▶ **REQUIRED ACTION 1**
Answer these questions using the texturing tutorial:
(a) What RGB values does the flat grey base color use?
(b) In which program are the progress preview images taken?
(c) What kind of brush is used for the base scratches in Step 3?
▶ **REQUIRED ACTION 2**
Transcribe the texturing tutorial word for word from "Step 1: the" to "the result varied.".

▶ **SUPPLIED TEXT**
-- Opening Marker --
Right, Photoshop time! I will be using photoshop for my diffuse texture and preparation for my spec and normal maps in CrazyBump, an awesome little program to help speed up your normal/spec/occlusion/displacement map generation (you can download a free trial from its website: http://www.crazybump.com/)
Note: since this is being made for games all preview images of progress will be taken in Marmoset Toolbag (trial is available at: http://www.8monkeylabs.com/toolbag, you should go download it, totally awesome tool).
Step 1: the base, this is the background for all our details and essentially our diffuse maps foundations. I started with a flat grey with rgb values 48,48,48. This gave me a good starting point that I could work up to lighter shades if I need to.
Step 2: base grunge, I painted the entire texture with a grunge brush and then masked most of it out, only leaving varied spots here and there, I also brought the fill down alot to make it really subtle.
Step 3: base scratches, same technique as the base grunge, but with a scratch brush, making sure to keep the result varied.
Step 4: now we start adding details, I used a small square scattered brush to hand paint along the main edges where the object would make contact with other things the most.
-- Closing Marker --
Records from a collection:
-- Opening Marker --
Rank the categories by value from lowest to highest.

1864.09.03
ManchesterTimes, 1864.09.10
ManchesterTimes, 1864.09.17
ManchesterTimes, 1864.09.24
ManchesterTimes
-- Closing Marker --
▶ **EXERCISE SOLUTION 1**
(a) 48,48,48
(b) Marmoset Toolbag
(c) A scratch brush

▶ **EXERCISE SOLUTION 2**
Step 1: the base, this is the background for all our details and essentially our diffuse maps foundations. I started with a flat grey with rgb values 48,48,48. This gave me a good starting point that I could work up to lighter shades if I need to.
Step 2: base grunge, I painted the entire texture with a grunge brush and then masked most of it out, only leaving varied spots here and there, I also brought the fill down alot to make it really subtle.
Step 3: base scratches, same technique as the base grunge, but with a scratch brush, making sure to keep the result varied.